Bryan Roberts, a partner specializing in healthcare who was in on Receptos early on — well before Celgene acquired it for $7.2 billion — used a blog post on the VC’s site to announce the new fund, Venrock’s 8th. He wrote:
We expect to follow a similar strategy as we have for the last several funds—finding great people addressing substantial needs in ways that most of the world thinks will not work. These investments will end up being made in a likely surprising variety of companies across technology and healthcare. We have nearly always invested in first time CEOs – people like John Stuelpnagel of Illumina, Jonathan Bush of Athenahealth and Matthew Prince of Cloudflare; and backed them pre product-market fit, when the likelihood, timing and scale of success is hard to pin down. We expect these traits will continue in Venrock 8.
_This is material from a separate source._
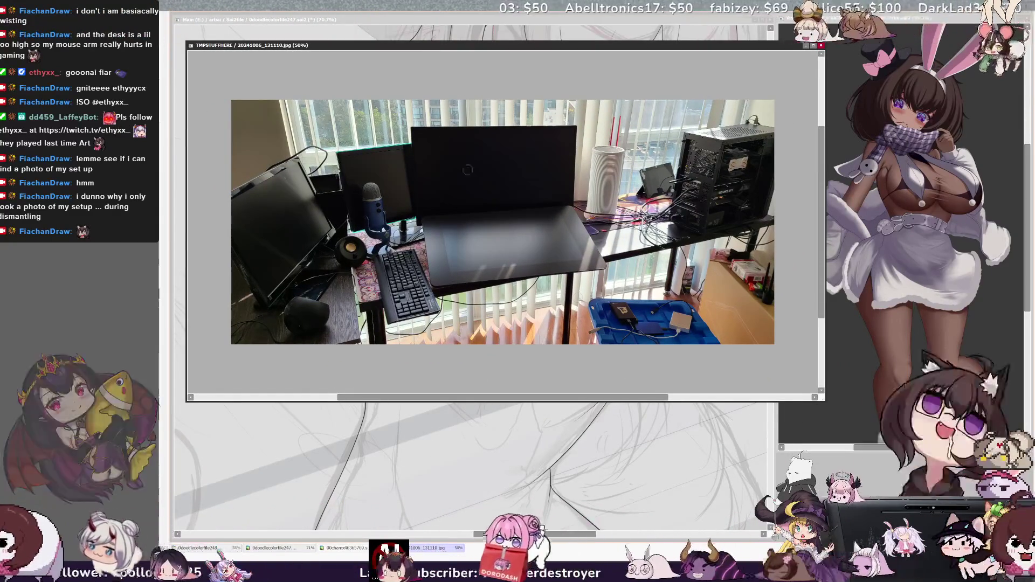
left_click_drag(824, 401, 880, 448)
There are some unusual aspects to this round. Unlike just about every other VC out there, Venrock is sticking with the same size fund as its last, put together in 2014. That size seems to fit the team just fine. It is, writes Roberts, “a bit like the littlest bear’s bowl of porridge—not too big and not too small, but just about right.”
It has been plenty enough to get Venrock into some high profile biotech deals. The venture group has backed companies like Juno and Unity, a CAR-T and aging R&D biotech that also drew in Arch. And its portfolio includes Tesaro and Fate Therapeutics.